Dance in its ephemeral nature is an artform that is only happening by doing and expanded by practicing. Dance demands a continuous relation to practice in the studio, and only through the practice, can we realize and choose what our project may become. having an ongoing, steady paced practice in the studio is practically impossible for most emerging choreographers in the city - we only get studio time when we get a grant for a project. We need regular access to studios in order to deepen our practice and our physical movement research. We need regular access to studios in order to expand the embodied qualities of our work and consequently the way we carry our bodies through the world.

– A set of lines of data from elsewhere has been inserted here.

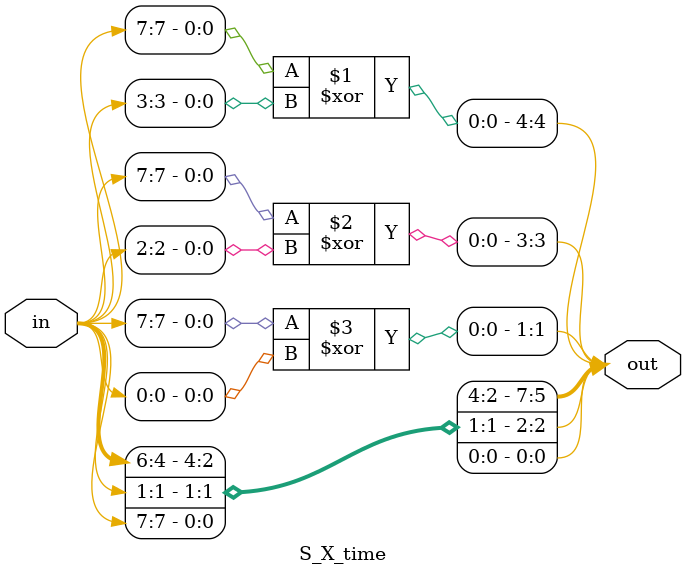
<source format=v>
module S_X_time(in,out);
  input [7:0]in;
  output [7:0]out;
  xor x1(out[4],in[7],in[3]);
  xor x2(out[3],in[7],in[2]);
  xor x3(out[1],in[7],in[0]);
  assign out[0]=in[7];
  assign out[2]=in[1];
  assign out[5]=in[4]; 
  assign out[6]=in[5];
  assign out[7]=in[6]; 
endmodule
</source>
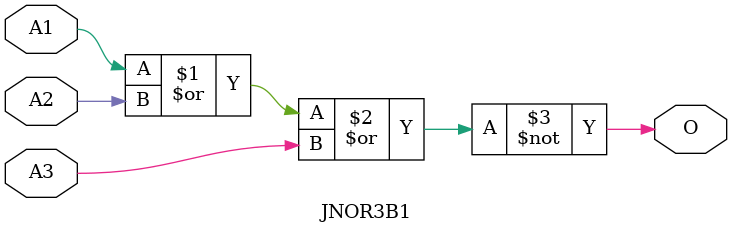
<source format=v>
module JNOR3B1(A1, A2, A3, O);
input   A1;
input   A2;
input   A3;
output  O;
nor g0(O, A1, A2, A3);
endmodule
</source>
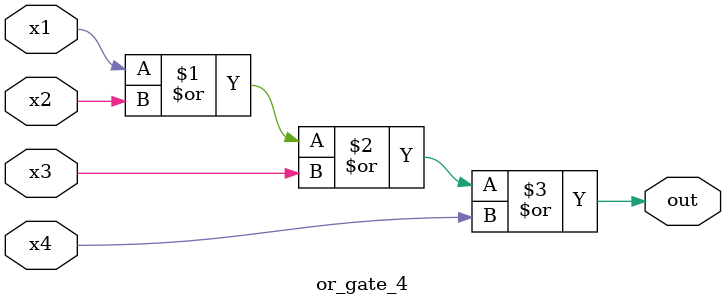
<source format=v>
module or_gate_4 ( input x1, x2,x3, x4, output out );
  
  assign
      out   = x1 | x2 | x3 | x4 ; 
    
endmodule
</source>
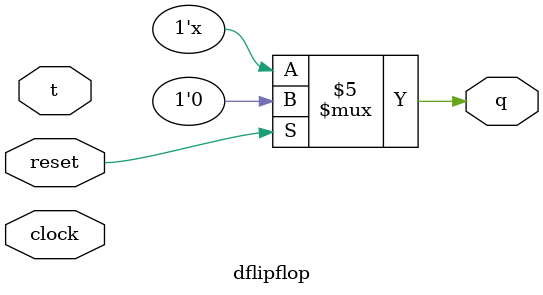
<source format=v>
`timescale 1ns / 1ps


module flop(input      clk,
            input      [3:0] d,
            output reg [3:0] q);
            
  always @ (posedge clk)
    q <= d;                //"q obtiene d"
endmodule

module dflipflop (input t,input clock,input reset,output reg [0:0]  q);
    always @ (clock)
    begin
    if (t) q <= ~q;
    if (reset) q <= 0; // latch is transparent when
// clock is 1
    end
endmodule
</source>
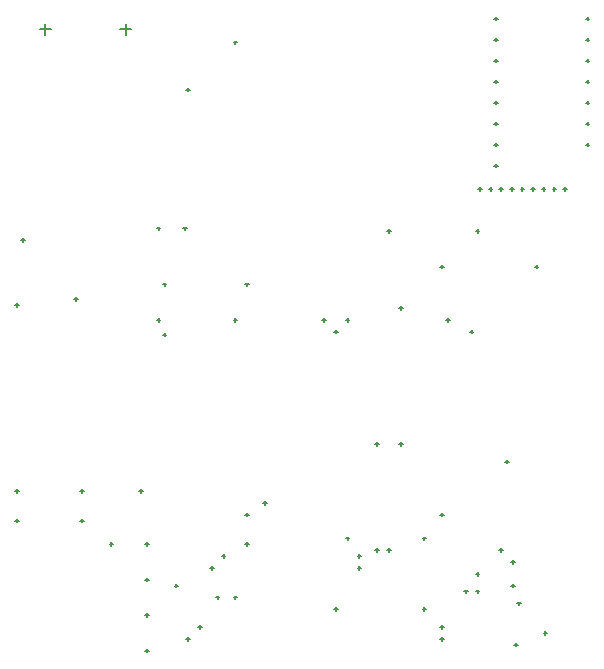
<source format=gbr>
G04*
G04 #@! TF.GenerationSoftware,Altium Limited,Altium Designer,25.5.2 (35)*
G04*
G04 Layer_Color=128*
%FSLAX25Y25*%
%MOIN*%
G70*
G04*
G04 #@! TF.SameCoordinates,38EB6A6A-CC72-40A8-BBF4-0EDFD8540081*
G04*
G04*
G04 #@! TF.FilePolarity,Positive*
G04*
G01*
G75*
%ADD14C,0.00500*%
D14*
X9646Y209055D02*
X13189D01*
X11417Y207283D02*
Y210827D01*
X36417Y209055D02*
X39961D01*
X38189Y207283D02*
Y210827D01*
X74213Y204724D02*
X75394D01*
X74803Y204134D02*
Y205315D01*
X1378Y45276D02*
X2559D01*
X1969Y44685D02*
Y45866D01*
X1378Y55118D02*
X2559D01*
X1969Y54528D02*
Y55709D01*
X42717Y55118D02*
X43898D01*
X43307Y54528D02*
Y55709D01*
X23031Y55118D02*
X24213D01*
X23622Y54528D02*
Y55709D01*
X23031Y45276D02*
X24213D01*
X23622Y44685D02*
Y45866D01*
X32874Y37402D02*
X34055D01*
X33465Y36811D02*
Y37992D01*
X44685Y37402D02*
X45866D01*
X45276Y36811D02*
Y37992D01*
X44685Y25591D02*
X45866D01*
X45276Y25000D02*
Y26181D01*
X44685Y13780D02*
X45866D01*
X45276Y13189D02*
Y14370D01*
X44685Y1969D02*
X45866D01*
X45276Y1378D02*
Y2559D01*
X155709Y155905D02*
X156890D01*
X156299Y155315D02*
Y156496D01*
X159252Y155905D02*
X160433D01*
X159843Y155315D02*
Y156496D01*
X162795Y155905D02*
X163976D01*
X163386Y155315D02*
Y156496D01*
X166339Y155905D02*
X167520D01*
X166929Y155315D02*
Y156496D01*
X169882Y155905D02*
X171063D01*
X170472Y155315D02*
Y156496D01*
X173425Y155905D02*
X174606D01*
X174016Y155315D02*
Y156496D01*
X176969Y155905D02*
X178150D01*
X177559Y155315D02*
Y156496D01*
X180512Y155905D02*
X181693D01*
X181102Y155315D02*
Y156496D01*
X184055Y155905D02*
X185236D01*
X184646Y155315D02*
Y156496D01*
X177559Y7874D02*
X178740D01*
X178150Y7283D02*
Y8465D01*
X58465Y188976D02*
X59646D01*
X59055Y188386D02*
Y189567D01*
X84055Y51181D02*
X85236D01*
X84646Y50591D02*
Y51772D01*
X78150Y37402D02*
X79331D01*
X78740Y36811D02*
Y37992D01*
X68307Y19685D02*
X69488D01*
X68898Y19094D02*
Y20276D01*
X50591Y107283D02*
X51772D01*
X51181Y106693D02*
Y107874D01*
X3347Y138779D02*
X4528D01*
X3937Y138189D02*
Y139370D01*
X21063Y119095D02*
X22244D01*
X21654Y118504D02*
Y119685D01*
X191609Y205600D02*
X192791D01*
X192200Y205010D02*
Y206190D01*
X161023Y163600D02*
X162204D01*
X161613Y163009D02*
Y164191D01*
X191609Y170600D02*
X192791D01*
X192200Y170009D02*
Y171191D01*
X161023Y170600D02*
X162204D01*
X161613Y170009D02*
Y171191D01*
X191609Y177600D02*
X192791D01*
X192200Y177009D02*
Y178191D01*
X161023Y177600D02*
X162204D01*
X161613Y177009D02*
Y178191D01*
X191609Y184600D02*
X192791D01*
X192200Y184009D02*
Y185191D01*
X161023Y184600D02*
X162204D01*
X161613Y184009D02*
Y185191D01*
X191609Y191600D02*
X192791D01*
X192200Y191009D02*
Y192191D01*
X161023Y191600D02*
X162204D01*
X161613Y191009D02*
Y192191D01*
X191609Y198600D02*
X192791D01*
X192200Y198009D02*
Y199191D01*
X161023Y198600D02*
X162204D01*
X161613Y198009D02*
Y199191D01*
X191609Y212600D02*
X192791D01*
X192200Y212010D02*
Y213191D01*
X161023Y212600D02*
X162204D01*
X161613Y212010D02*
Y213191D01*
X161109Y205600D02*
X162291D01*
X161700Y205010D02*
Y206190D01*
X143110Y129921D02*
X144291D01*
X143701Y129331D02*
Y130512D01*
X129331Y116142D02*
X130512D01*
X129921Y115551D02*
Y116732D01*
X103740Y112205D02*
X104921D01*
X104331Y111614D02*
Y112795D01*
X167717Y3937D02*
X168898D01*
X168307Y3347D02*
Y4528D01*
X1378Y117126D02*
X2559D01*
X1969Y116535D02*
Y117717D01*
X121457Y35433D02*
X122638D01*
X122047Y34843D02*
Y36024D01*
X121457Y70866D02*
X122638D01*
X122047Y70276D02*
Y71457D01*
X129331Y70866D02*
X130512D01*
X129921Y70276D02*
Y71457D01*
X166732Y31496D02*
X167913D01*
X167323Y30906D02*
Y32087D01*
X164764Y64961D02*
X165945D01*
X165354Y64370D02*
Y65551D01*
X137205Y39370D02*
X138386D01*
X137795Y38780D02*
Y39961D01*
X111614Y39370D02*
X112795D01*
X112205Y38780D02*
Y39961D01*
X111614Y112205D02*
X112795D01*
X112205Y111614D02*
Y112795D01*
X145079Y112205D02*
X146260D01*
X145669Y111614D02*
Y112795D01*
X125394Y35433D02*
X126575D01*
X125984Y34843D02*
Y36024D01*
X125394Y141732D02*
X126575D01*
X125984Y141142D02*
Y142323D01*
X154921Y141732D02*
X156102D01*
X155512Y141142D02*
Y142323D01*
X162795Y35433D02*
X163976D01*
X163386Y34843D02*
Y36024D01*
X137205Y15748D02*
X138386D01*
X137795Y15157D02*
Y16339D01*
X107677Y15748D02*
X108858D01*
X108268Y15157D02*
Y16339D01*
X107677Y108268D02*
X108858D01*
X108268Y107677D02*
Y108858D01*
X152953Y108268D02*
X154134D01*
X153543Y107677D02*
Y108858D01*
X174606Y129921D02*
X175787D01*
X175197Y129331D02*
Y130512D01*
X48622Y142717D02*
X49803D01*
X49213Y142126D02*
Y143307D01*
X57480Y142717D02*
X58661D01*
X58071Y142126D02*
Y143307D01*
X70276Y33465D02*
X71457D01*
X70866Y32874D02*
Y34055D01*
X115551Y33465D02*
X116732D01*
X116142Y32874D02*
Y34055D01*
X66339Y29528D02*
X67520D01*
X66929Y28937D02*
Y30118D01*
X115551Y29528D02*
X116732D01*
X116142Y28937D02*
Y30118D01*
X74213Y19685D02*
X75394D01*
X74803Y19094D02*
Y20276D01*
X168701Y17717D02*
X169882D01*
X169291Y17126D02*
Y18307D01*
X74213Y112205D02*
X75394D01*
X74803Y111614D02*
Y112795D01*
X48622Y112205D02*
X49803D01*
X49213Y111614D02*
Y112795D01*
X143110Y47244D02*
X144291D01*
X143701Y46654D02*
Y47835D01*
X78150Y124016D02*
X79331D01*
X78740Y123425D02*
Y124606D01*
X50591Y124016D02*
X51772D01*
X51181Y123425D02*
Y124606D01*
X78150Y47244D02*
X79331D01*
X78740Y46654D02*
Y47835D01*
X154921Y27559D02*
X156102D01*
X155512Y26969D02*
Y28150D01*
X166732Y23642D02*
X167913D01*
X167323Y23051D02*
Y24232D01*
X150984Y21654D02*
X152165D01*
X151575Y21063D02*
Y22244D01*
X154921Y21654D02*
X156102D01*
X155512Y21063D02*
Y22244D01*
X54528Y23622D02*
X55709D01*
X55118Y23031D02*
Y24213D01*
X143110Y5906D02*
X144291D01*
X143701Y5315D02*
Y6496D01*
X143110Y9843D02*
X144291D01*
X143701Y9252D02*
Y10433D01*
X62402Y9843D02*
X63583D01*
X62992Y9252D02*
Y10433D01*
X58465Y5906D02*
X59646D01*
X59055Y5315D02*
Y6496D01*
M02*

</source>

Let’s say we have access to a studio. We also need time to spend there. As we’ve been told and unwillingly internalized, time is money. Assuming I am an artist coming from a working class background, and I am, one funded project a year takes up huge amount of my time and energy but is not giving me any financial security. I need to find side jobs that won’t take up all my time and energy, but will still help me sustain myself. How do I find a job that can be regular but still allow me to have enough time to visit the studio and enough time for the visioning and preparation of my next project? The way the system works, we are always in more than one place at once - the project of now and the project of later - how does that limit the level of attention and care we give each of them?
(all in one)
For receiving grants from the Berlin funding bodies (Senat, HKF, etc) an artist needs to be able to present a theoretical concept, concrete and realistic rehearsal plan, financial plan, confirmation from theatres. We need to be all in one: wise philosophers, skilled technicians and accountants, high leveled writers and virtuosic dancers. Most of us speak German, but it is a challenge to go through the application process without being a native speaker. what if we could each write an application in her own mother tongue? What if we wouldn’t have to pay a translator from our private money? Most of us studied dance and movement, but not all of us have background in theory or the science of spoken language. Some of us express ourselves better through our bodies. It is a challenge to present embodied and physical practices, concepts, ideas and visions in words on paper. Which projects are not included into and accommodated by the system because there’s not yet written language around them? Which projects are we missing out on, project which hold alternative unspoken yes clever and sophisticated bodily methodologies?
Going through the application process requires experience and production skills. We don’t learn these skills at school or university. Let’s say we got the grant, whether it’s because we have a super duper urgent political concept about migration and displacement, writing skills in a phd level, bewitching networking abilities or all of it together. Is there any way for it to cover all the labour that we put in before and after the 6 weeks of rehearsals we got funded - the load of hours we spent writing, translating, e-mailing, editing, photoshopping, meeting collaborators and curators, taking care of documentation, coordinating rehearsals space and premiere dates? Let’s say we got the grant, is there a way for the theatre that is hosting us to support us with tech and PR rather then this being paid through the grant and this way we could pay our collaborators better and have a longer rehearsal process?
To sustain ourselves some of us work as dancers or teachers and get jobs all over the world. We need these jobs to pay our rent. At the same time, in order to receive support, we need to be here. We need to be visible in the city, on stage, at the foyer, at the roundtable. And we need to look fantastic, even when we are exhausted.